*** TASK INPUT Section Begins ***
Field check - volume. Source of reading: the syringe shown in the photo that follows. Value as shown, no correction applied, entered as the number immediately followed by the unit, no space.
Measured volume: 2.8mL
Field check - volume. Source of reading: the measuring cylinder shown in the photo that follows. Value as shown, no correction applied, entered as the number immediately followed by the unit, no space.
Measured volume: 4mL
*** TASK INPUT Section Ends ***
*** TASK INPUT Section Begins ***
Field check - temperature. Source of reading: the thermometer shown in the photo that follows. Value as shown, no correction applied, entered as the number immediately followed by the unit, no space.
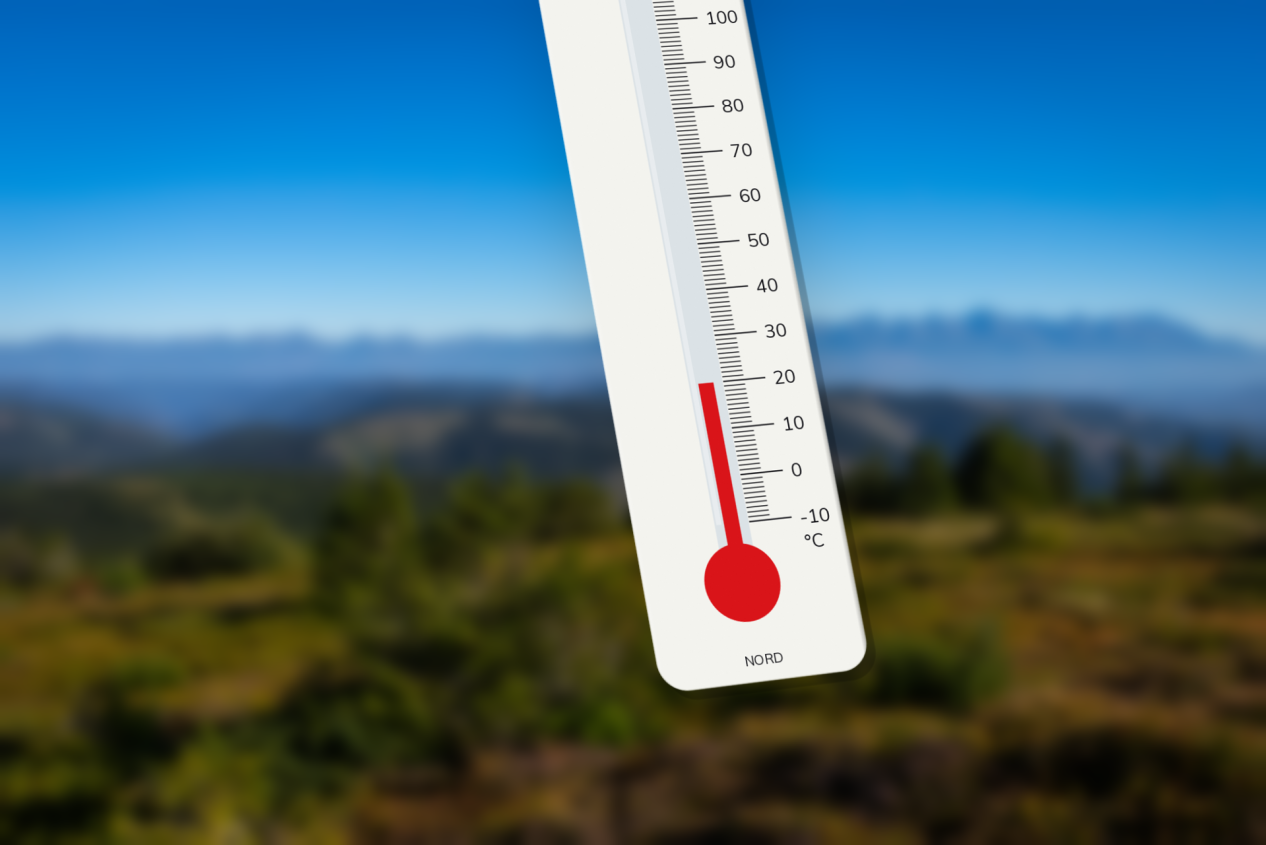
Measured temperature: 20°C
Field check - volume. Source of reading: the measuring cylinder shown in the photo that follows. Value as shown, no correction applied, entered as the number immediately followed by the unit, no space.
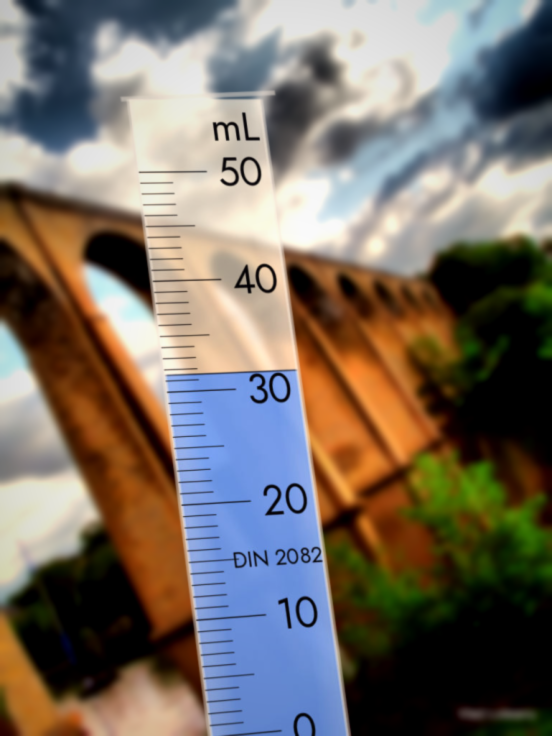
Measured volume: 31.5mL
*** TASK INPUT Section Ends ***
• **REQUIRED WORK**: Starting at the line that has "Field check - volume. Source of reading: the syringe" and stopping after the line with "Measured volume: 4mL", switch "correction" to "adjustment" and give those lines again with nothing else changed.

• **SOLUTION TO THIS PROBLEM**:
Field check - volume. Source of reading: the syringe shown in the photo that follows. Value as shown, no adjustment applied, entered as the number immediately followed by the unit, no space.
Measured volume: 2.8mL
Field check - volume. Source of reading: the measuring cylinder shown in the photo that follows. Value as shown, no adjustment applied, entered as the number immediately followed by the unit, no space.
Measured volume: 4mL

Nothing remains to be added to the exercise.